Types of Grass in Florida

With its pale to medium green color, zoysia grass looks like a hardy choice for Florida lawns and business areas. This grass, which is native to Asia and was brought to the US in 1895, is best suited for USDA Hardiness Zones 5 through 11 and grows best in warm regions with exceptional cold resistance.

Zoysia grass grows quickly starting in late spring and thrives in the summer as temperatures rise. However, it may go dormant in the winter and come back in the spring. Because of its strong root structure, it can withstand droughts and conserve water. When given the right care and irrigation during its active growth seasons, Zoysia grass—which is tolerant of both full sun and shade—rewards with enduring vitality and lush foliage but requires patience to establish.

Various types, like Zoysia matrella, macrantha, japonica, and tenuifolia, offer unique attributes tailored to diverse landscaping needs, from ornamental lawns to sports fields.

Bermuda Grass

Types of Grass in Florida

As one of the hardest grass varieties on the market, Bermuda grass, with its deep green color, is able to withstand the harsh temperature of Florida. Bermuda grass, which is native to tropical and subtropical areas, has graced southern lawns since 1807 and can withstand extreme heat, drought, and foot traffic with ease. It is a preferred option due to its quick recuperation from stress and salt tolerance. Its vulnerability to cold temperatures, however, necessitates cautious thought.

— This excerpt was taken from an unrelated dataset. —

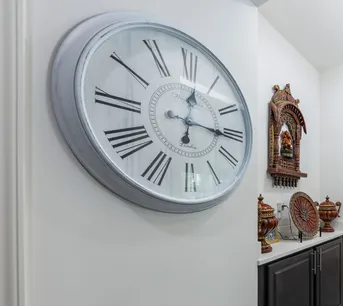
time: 12:15
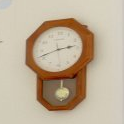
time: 2:42
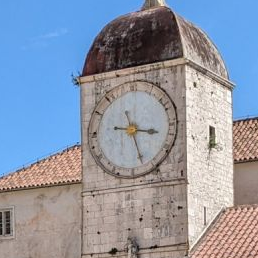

Bermuda grass grows quickly in the summer months, so it needs to be cut frequently—three or four times a week, on average. Bermuda grass provides a variety of establishment alternatives, such as seeds, sprigs, sods, and plugs, making it perfect for high-traffic areas like sports fields. This ensures a lush and durable lawn for a variety of uses.

Numerous Bermuda grass cultivars, including Tahoma 31, Celebration, Tifway 419, Bimini, Latitude 36, Tiftuf, NorthBridge, Jackpot, and Yuma, provide distinct advantages tailored to specific preferences and environments. Each variety offers unique characteristics, enabling customization to meet specific landscaping needs with resilience and vitality.